Text under study:
%%

What I am bringing is clarity. Peace. Boundaries that protect my heart and my home. A deeper trust in myself. Gratitude for the lessons — even the painful ones — because they shaped me into someone stronger, softer, and more sure of who she is. I’m bringing laughter, healing, and a renewed commitment to living honestly, loving deeply, and choosing joy where I can.

2025 shaped me. 2026 is where I choose myself—fully, unapologetically, and with intention. And that feels like the best kind of beginning. You won’t want to miss what I have planned next. This year, I’ll be highlighting women in business through my monthly articles for north end communities, while also expanding my blog to tell women’s stories—not just locally, but from around the world.

I’m slowly working toward a podcast and vlog-style platform, growing it intentionally over the year so that even as my vision changes, our voices don’t disappear. Storytelling doesn’t require sight—it requires connection, honesty, and heart.

I hope to write for the Herald, focusing on women in business in Poulsbo, and to continue showing up for the communities that make this place what it is. My goal is simple: to help people connect—to businesses, to stories, and to the people who build the place we’re lucky enough to call home.

%%

Exercise data:
%%

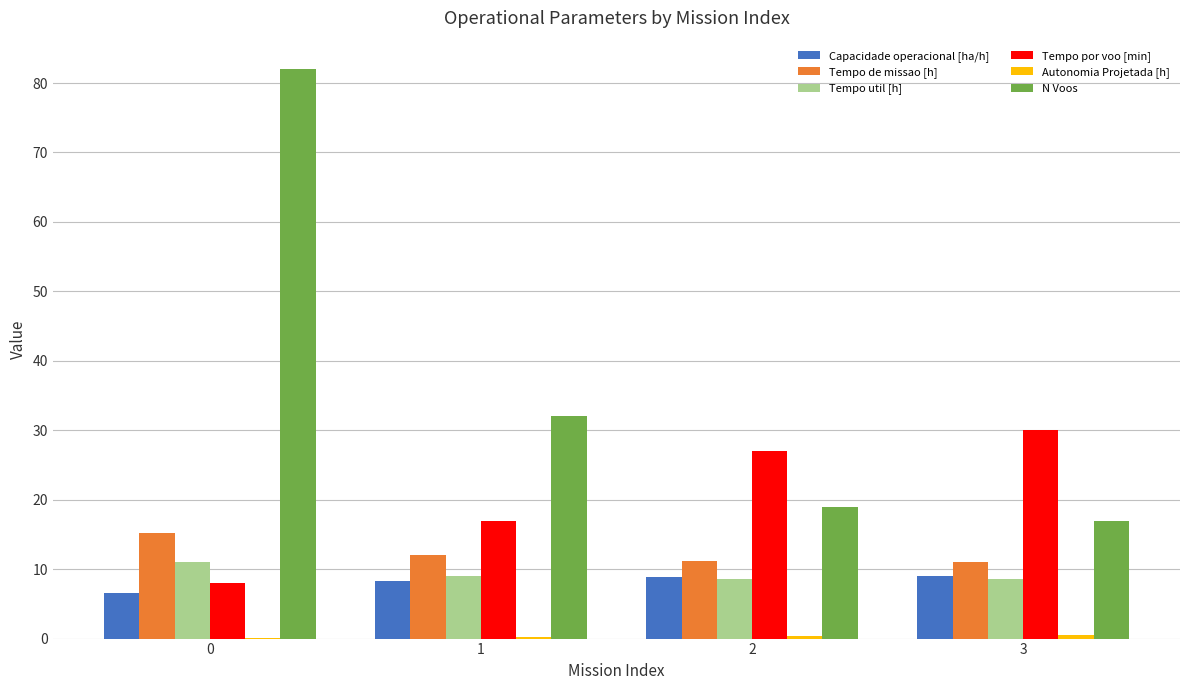

What is the maximum value for N Voos?

82.0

%%

What the exercise asks:
Quote the new-year blog post word for word, starting at "I’m slowly working" and ending at "honesty, and heart.". The listing was taken from a different source.

Answer space:
I’m slowly working toward a podcast and vlog-style platform, growing it intentionally over the year so that even as my vision changes, our voices don’t disappear. Storytelling doesn’t require sight—it requires connection, honesty, and heart.